Helping Hands, a weekday program, is where young adults with at least one special need who have finished high school — but also including senior citizens — can give back to either FBC or their community through service.
“We try to find functional jobs for them to do,” said Knudsen, Sonshine Kids and Helping Hands coordinator. “… Just recently we completed 400 little Easter basket-type baggies for (Knox Area Rescue Ministries) beds downtown. … To bless the homeless.”
Knudsen’s Helping Hands Ministry, which started around 2000, currently has 24 special needs participants.
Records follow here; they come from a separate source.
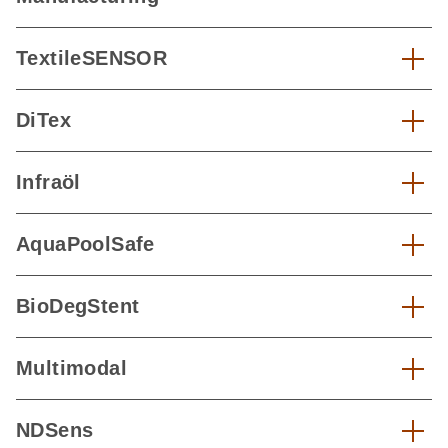
TextileSENSOR
DiTex
Infraöl
AquaPoolSafe
BioDegStent
Multimodal
NDSens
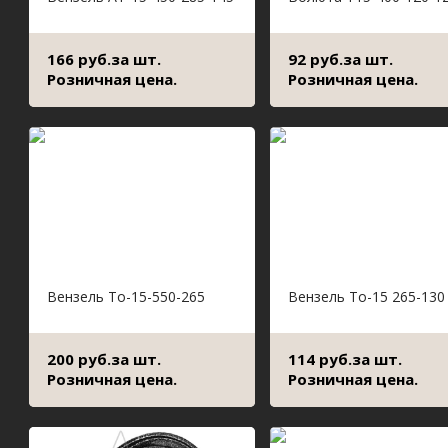
166 руб.за шт.
92 руб.за шт.
Розничная цена.
Розничная цена.
Вензель То-15-550-265
Вензель То-15 265-130
200 руб.за шт.
114 руб.за шт.
Розничная цена.
Розничная цена.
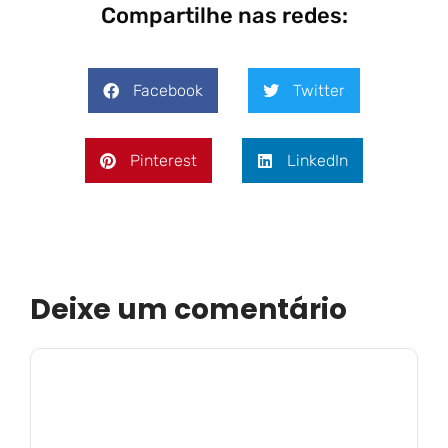
Compartilhe nas redes:
Facebook
Twitter
Pinterest
LinkedIn
Deixe um comentário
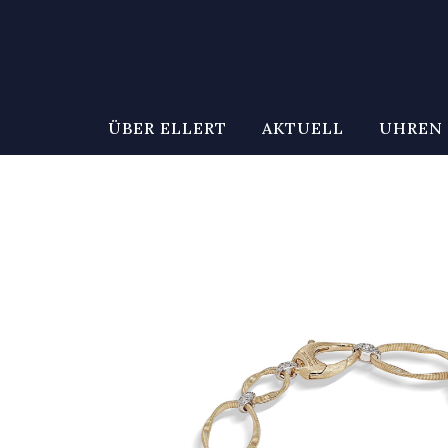
ÜBER ELLERT
AKTUELL
UHREN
Most of them “are young adults who have completed high school and are going to other churches on Sunday,” Peek said, “but they come here to be part of our Helping Hands Ministry during the week.”
While most are “in their 20s, 30s, 40s,” Knudsen said, “our oldest one just retired. He was 68.”
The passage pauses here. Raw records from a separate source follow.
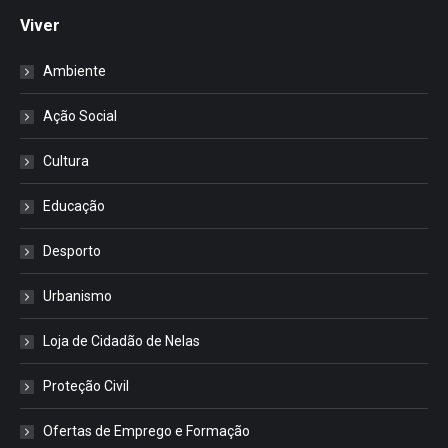
Viver
Ambiente
Ação Social
Cultura
Educação
Desporto
Urbanismo
Loja de Cidadão de Nelas
Proteção Civil
Ofertas de Emprego e Formação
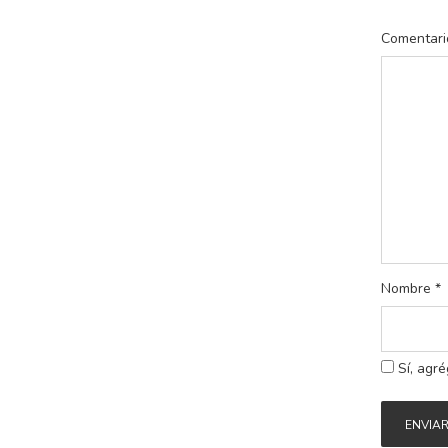
Comentari
Nombre
*
Sí, agré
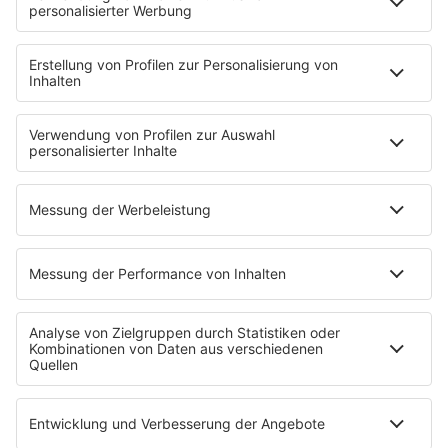
HOME
INFOS
Kontakt
Jobs & Praktika
Pressekontakt
Presse & Downloads
Wetter
EMPFANG
Übersicht
bigFM App
radio.de
radioplayer.de
Partner
WERBUNG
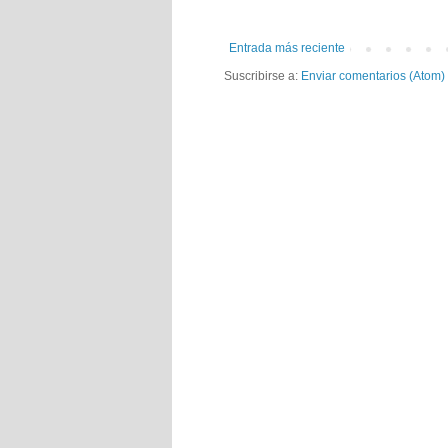
Entrada más reciente
Suscribirse a:
Enviar comentarios (Atom)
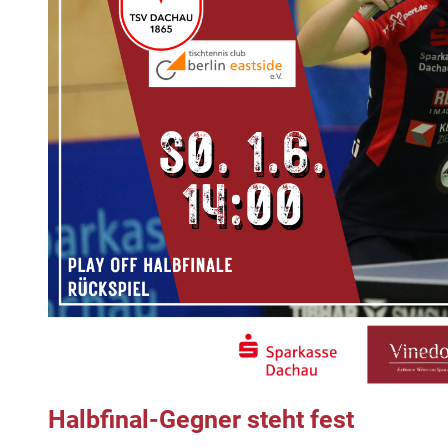
Halbfinal-Gegner steht fest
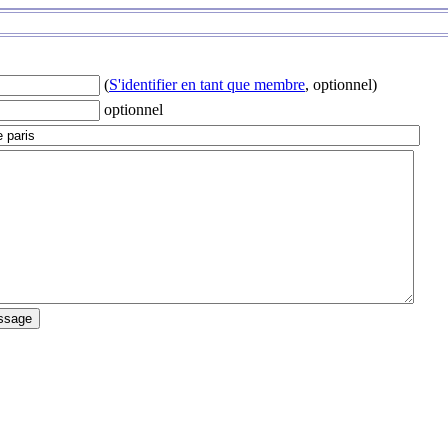
(
S'identifier en tant que membre
, optionnel)
optionnel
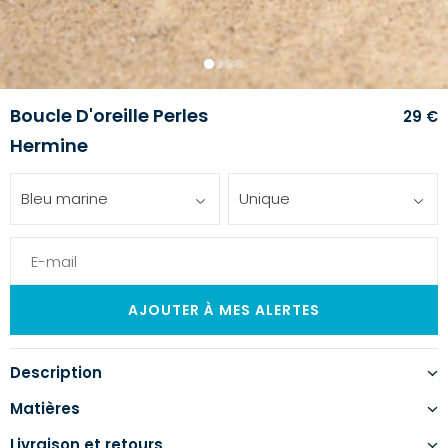
1
2
3
4
Boucle D'oreille Perles
29 €
Hermine
Bleu marine
Unique
Description
Matières
Livraison et retours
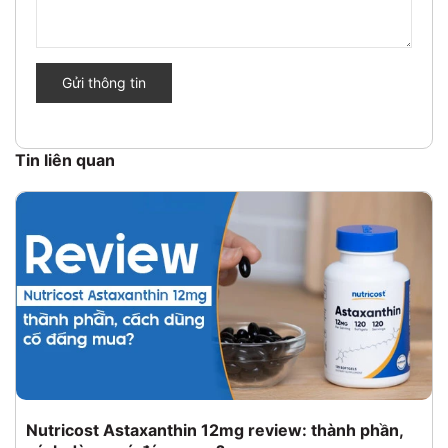
Gửi thông tin
Tin liên quan
Nutricost Astaxanthin 12mg review: thành phần,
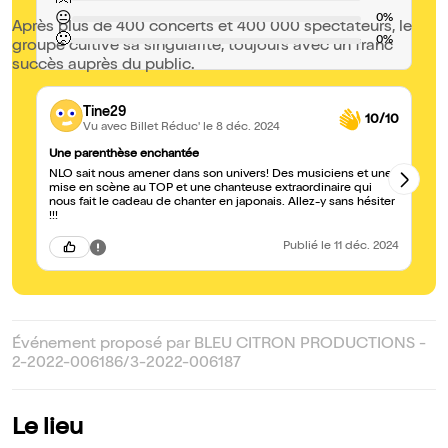
😐
0%
Après plus de 400 concerts et 400 000 spectateurs, le
🙁
0%
groupe cultive sa singularité, toujours avec un franc
succès auprès du public.
Tine29
10/10
Vu avec Billet Réduc'
le 8 déc. 2024
Une parenthèse enchantée
Fa
NLO sait nous amener dans son univers! Des musiciens et une
Ex
mise en scène au TOP et une chanteuse extraordinaire qui
mu
nous fait le cadeau de chanter en japonais. Allez-y sans hésiter
re
!!!
ég
Publié
le 11 déc. 2024
Événement proposé par BLEU CITRON PRODUCTIONS -
2-2022-006186/3-2022-006187
Le lieu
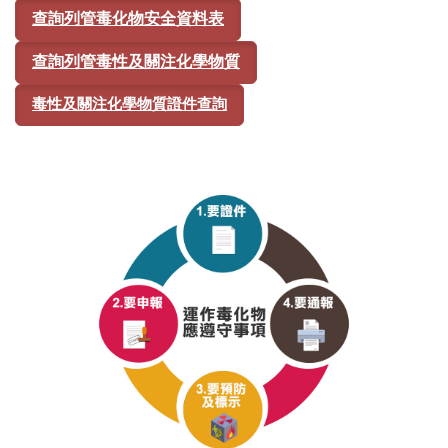
查詢列管毒化物安全資料表
查詢列管毒性及關注化學物質
毒性及關注化學物質證件查詢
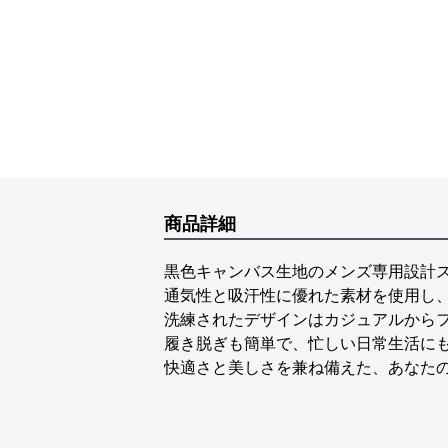
商品詳細
黒色キャンバス生地のメンズ専用設計
通気性と吸汗性に優れた素材を使用し
洗練されたデザインはカジュアルから
履き脱ぎも簡単で、忙しい日常生活に
快適さと美しさを兼ね備えた、あなた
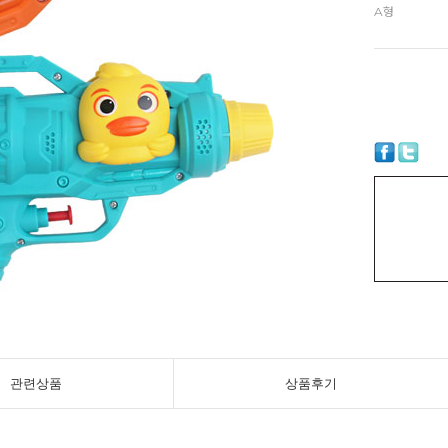
A형
관련상품
상품후기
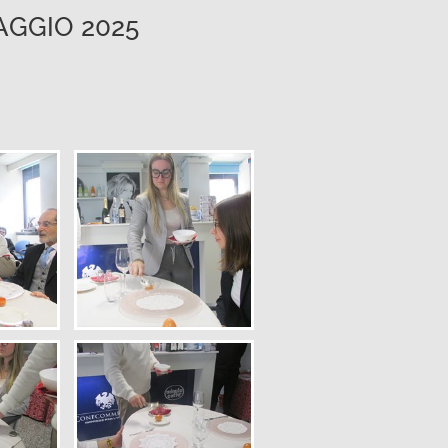
AGGIO 2025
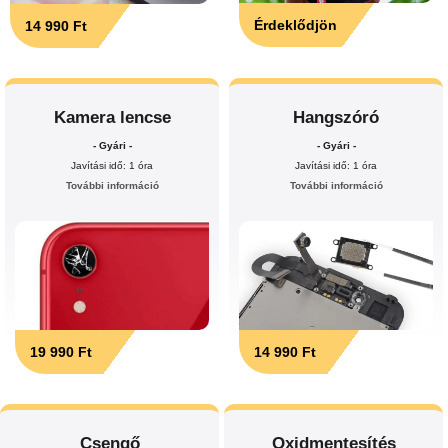
Érdeklődjön
14 990 Ft
Kamera lencse
Hangszóró
- Gyári -
- Gyári -
Javítási idő: 1 óra
Javítási idő: 1 óra
További információ
További információ
19 990 Ft
14 990 Ft
Csengő
Oxidmentesítés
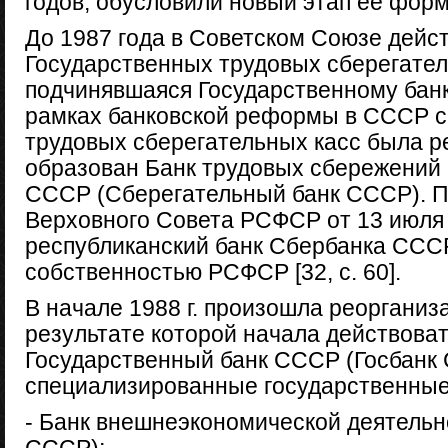
годов, обусловили новый этап ее форм
До 1987 года в Советском Союзе дейс
Государственных трудовых сберегател
подчинявшаяся Государственному банк
рамках банковской реформы в СССР с
трудовых сберегательных касс была р
образован Банк трудовых сбережений 
СССР (Сберегательный банк СССР). 
Верховного Совета РСФСР от 13 июля 
республиканский банк Сбербанка ССС
собственностью РСФСР [32, c. 60].
В начале 1988 г. произошла реорганиз
результате которой начала действоват
Государственный банк СССР (Госбанк
специализированные государственные 
- Банк внешнеэкономической деятель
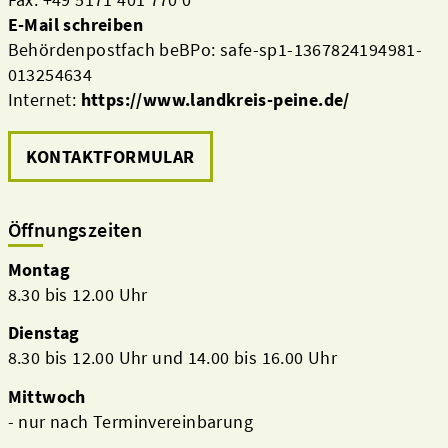
E-Mail schreiben
Behördenpostfach beBPo: safe-sp1-1367824194981-
013254634
Internet:
https://www.landkreis-peine.de/
KONTAKTFORMULAR
Öffnungszeiten
Montag
8.30 bis 12.00 Uhr
Dienstag
8.30 bis 12.00 Uhr und 14.00 bis 16.00 Uhr
Mittwoch
- nur nach Terminvereinbarung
How successful is Helping Hands? “We have a waiting list,” she said.
Knudsen, said the overall
FBC Special Needs Ministry serves “a mix” of FBC member families and those affiliated with other churches.
“A majority have chosen to become part of our family here” even though many don’t worship at FBC, Peek said.
Much of the church’s “A-frame” wing is dedicated to its Special Needs Ministry.
The ministry, which also works closely with Concord Christian School beginning with its fourth-graders, also features “trips to Dollywood, parties, birthday celebrations” among many activities outside of the FBC, Peek said.
“Wherever they go, they make a positive impact on people,” he added..
FBC special needs students also get to enjoy a yearly summer camp, Joni and Friends Camp, in Dayton (Rhea County north of Chattanooga). “The thing with we love about Joni and Friends Camp, is we watch our students do things they’ve always been told they can’t do,” Peek said. “Like shoot a gun, ride a horse, use the waterslide.”
FBC Special Needs Ministry is affiliated with Joni and Friends international non-profit disability ministry. “We are blessed because we have one of the 10 offices where they put people around the United States,” Peek said.
FBC Special Needs Ministry, in conjunction with Joni and Friends, will host Joy: A Disability Conference, Friday and Saturday, April 6-7, at FBC.
The event “is a two-day conference to help equip churches to become irresistible to people affected by disability,” a Joni and Friends/FBC press release stated. “This conference will help families and caretakers of those with disabilities become more connected and educated.”
The conference is broken into three main categories of focus: beginning special needs ministries, established special needs ministries and caretakers.
“We have a couple of people coming from Georgia, and from Florida,” Knudsen said. Peek and Knudsen both will lead seminars.
For all of his willingness to grow this FBC ministry if necessary, Peek said, “Our goal is to help somebody else start a program.”
Emily Colson, award-winning author and popular national speaker, is keynote speaker.
Other speakers include the Rev. Dr. Bobby McCoy and Christopher Duffy, “a 15-year-old musician and gifted speaker who happens to be blind and living with autism,” a Joni and Friends media release stated.
“We’re going to make this available at no charge to our parents (of FBC Special Needs program participants),” Peek said.